Auf einen Blick
- Häftling im Kanton Neuenburg will chemische Kastration. Gericht muss über seltenen Fall entscheiden
- Experten warnen: Kastration löst nicht alle Probleme, Verlangen bleibt bestehen
- Haftstrafe seit 14 Jahren abgesessen, seither stationäre Massnahmen
Es ist ein äusserst seltener Fall, mit dem sich das Kantonsgericht Neuenburg am Montag beschäftigte. Die drei Richter mussten über den Wunsch eines Häftlings nach chemischer Kastration entscheiden, wie «Arcinfo» am Mittwoch berichtete.
Der Mann (56) war wegen mehrerer Vergewaltigungen seit 35 Jahren nicht mehr in Freiheit. Seine Haftstrafe hat er bereits seit 14 Jahren abgesessen. Anschliessend wurde die stationäre therapeutische Massnahme immer wieder verlängert.
«Mein letzter Rückfall war 1994»
Im Frühjahr hat das Kriminalgericht in Boudry NE diese Massnahme erneut um drei Jahre verlängert. Der Häftling gilt nach wie vor als gefährlich für die Gesellschaft. Nach Ansicht von Fachleuten leidet er an einer narzisstisch geprägten Persönlichkeitsstörung mit psychopathischer Komponente und sexuellem Sadismus, schreibt die Zeitung. Das Rückfallrisiko wird je nach Gutachten als «mässig bis hoch» oder «hoch» eingestuft.
Nun hat er eine unwiderrufliche Entscheidung getroffen: Er will sich einer chemischen Kastration unterziehen. «In meinem Alter ist die Sexualität nicht mehr so wichtig wie mit 20 Jahren. Mein letzter Rückfall war 1994. Ich habe nicht mehr die gleichen Vorstellungen, Bedürfnisse und Fantasien», argumentiert er vor Gericht. Zudem verspricht er, dass er alle kommenden Therapien weiter befolgen wolle.
«Die Kastration löst nicht alle Probleme»
Es gibt verschiedene Arten, eine chemische Kastration durchzuführen. Im Fall des Neuenburger Häftlings würde ihm vierteljährlich eine Injektion mit Antiandrogenen verabreicht werden, die die Testosteronproduktion hemmen – und das über mehrere Jahre oder sogar lebenslang.
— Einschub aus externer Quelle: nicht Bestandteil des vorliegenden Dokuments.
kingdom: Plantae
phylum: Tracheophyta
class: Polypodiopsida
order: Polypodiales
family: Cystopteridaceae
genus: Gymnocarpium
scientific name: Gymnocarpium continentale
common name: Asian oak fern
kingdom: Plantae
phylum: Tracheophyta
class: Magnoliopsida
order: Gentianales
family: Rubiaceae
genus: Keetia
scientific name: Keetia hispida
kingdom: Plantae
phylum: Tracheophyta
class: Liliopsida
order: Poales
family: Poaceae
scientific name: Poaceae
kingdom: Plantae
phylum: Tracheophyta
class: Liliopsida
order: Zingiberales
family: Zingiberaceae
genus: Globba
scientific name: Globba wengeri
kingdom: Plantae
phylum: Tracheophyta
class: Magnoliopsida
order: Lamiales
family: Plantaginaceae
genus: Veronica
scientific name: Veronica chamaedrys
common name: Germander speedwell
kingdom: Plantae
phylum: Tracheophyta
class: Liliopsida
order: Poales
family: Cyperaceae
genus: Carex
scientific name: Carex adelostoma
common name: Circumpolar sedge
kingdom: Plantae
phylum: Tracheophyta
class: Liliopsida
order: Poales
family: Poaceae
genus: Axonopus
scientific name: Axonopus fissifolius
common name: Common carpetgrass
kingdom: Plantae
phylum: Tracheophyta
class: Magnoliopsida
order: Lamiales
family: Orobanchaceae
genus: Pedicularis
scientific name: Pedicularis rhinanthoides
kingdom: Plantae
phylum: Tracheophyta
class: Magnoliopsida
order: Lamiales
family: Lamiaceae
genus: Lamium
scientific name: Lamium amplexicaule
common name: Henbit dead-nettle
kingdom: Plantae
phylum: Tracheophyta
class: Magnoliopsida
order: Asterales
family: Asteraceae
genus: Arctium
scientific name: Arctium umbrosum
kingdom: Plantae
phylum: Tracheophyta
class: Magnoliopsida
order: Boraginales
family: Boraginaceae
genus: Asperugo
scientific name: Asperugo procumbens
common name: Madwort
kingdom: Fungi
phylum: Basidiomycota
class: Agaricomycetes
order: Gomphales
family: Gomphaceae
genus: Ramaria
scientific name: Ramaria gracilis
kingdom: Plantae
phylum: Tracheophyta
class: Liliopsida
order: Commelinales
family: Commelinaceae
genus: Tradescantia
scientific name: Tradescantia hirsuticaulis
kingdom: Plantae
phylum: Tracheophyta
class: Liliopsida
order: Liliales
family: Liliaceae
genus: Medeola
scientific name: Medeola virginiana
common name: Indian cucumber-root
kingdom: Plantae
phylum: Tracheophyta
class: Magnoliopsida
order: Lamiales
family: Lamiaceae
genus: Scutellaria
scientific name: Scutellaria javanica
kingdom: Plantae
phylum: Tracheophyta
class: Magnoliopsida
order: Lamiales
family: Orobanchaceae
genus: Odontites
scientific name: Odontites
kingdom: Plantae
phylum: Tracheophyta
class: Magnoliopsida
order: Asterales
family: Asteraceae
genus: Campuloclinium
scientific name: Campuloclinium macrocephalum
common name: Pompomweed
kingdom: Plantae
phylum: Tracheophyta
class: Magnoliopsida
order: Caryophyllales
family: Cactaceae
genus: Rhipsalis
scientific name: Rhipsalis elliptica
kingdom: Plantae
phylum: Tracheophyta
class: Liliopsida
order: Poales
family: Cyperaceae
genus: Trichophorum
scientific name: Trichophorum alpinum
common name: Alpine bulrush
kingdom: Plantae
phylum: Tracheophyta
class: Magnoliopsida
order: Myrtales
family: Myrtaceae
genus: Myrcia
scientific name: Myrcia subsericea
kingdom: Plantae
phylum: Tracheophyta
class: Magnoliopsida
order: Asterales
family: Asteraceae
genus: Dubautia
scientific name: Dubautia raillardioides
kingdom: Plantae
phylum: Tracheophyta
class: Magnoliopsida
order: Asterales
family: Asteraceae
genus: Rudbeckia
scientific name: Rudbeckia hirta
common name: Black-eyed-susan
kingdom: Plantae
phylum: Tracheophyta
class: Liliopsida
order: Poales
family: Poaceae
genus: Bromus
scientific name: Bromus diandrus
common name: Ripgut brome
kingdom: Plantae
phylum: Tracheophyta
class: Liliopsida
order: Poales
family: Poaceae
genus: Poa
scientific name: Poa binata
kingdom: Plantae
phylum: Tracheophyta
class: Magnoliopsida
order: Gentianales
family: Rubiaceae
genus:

«Die chemische Kastration verringert den Testosteronspiegel. Das kann zu Impotenz führen. Aber das Testosteron kann wieder ansteigen, wenn die Behandlung nicht mehr durchgeführt wird», erläutert Psychiater Dominique Marcot laut «Arcinfo» vor Gericht. Sein Kollege, der Freiburger Psychiater Rigobert Kamdem, der bereits neun Gutachten über den Vergewaltiger erstellt hat, gibt zu bedenken: «Die Kastration löst nicht alle Probleme. Das Verlangen bleibt bestehen, auch wenn es den Akt unmöglich macht.» Oder wie es die Psychologin Monika Egli-Alge im Blick beschrieb: «Die Kastration wirkt nicht zwischen den Ohren, sondern zwischen den Beinen.»
Überschätzt sich der Straftäter?
Auch der Leiter der Neuenburger Behörde für Strafvollzug und Bewährungshilfe (OESP), Alain Barbezat, ist vom Plan des Häftlings nicht begeistert. Seiner Meinung nach «ist seine Fähigkeit, rückfällig zu werden, nicht wirklich beeinträchtigt. Er überschätzt seine Anpassungsfähigkeit».
Die Experten empfehlen, den Straftäter – wenn überhaupt – erst sechs bis zwölf Monate nach Beginn der Therapie in eine offene Einrichtung zu entlassen. Es brauche Zeit, um festzustellen, ob die Behandlung die erhoffte Wirkung entfalte.
Es ist eine heikle Entscheidung, die die Richter in dem Fall treffen müssen. Sie sehen sich noch nicht in der Lage, einen klaren Beschluss zu fassen. Das Gericht hat sich eine Bedenkzeit gegeben, bevor es ein Urteil fällt.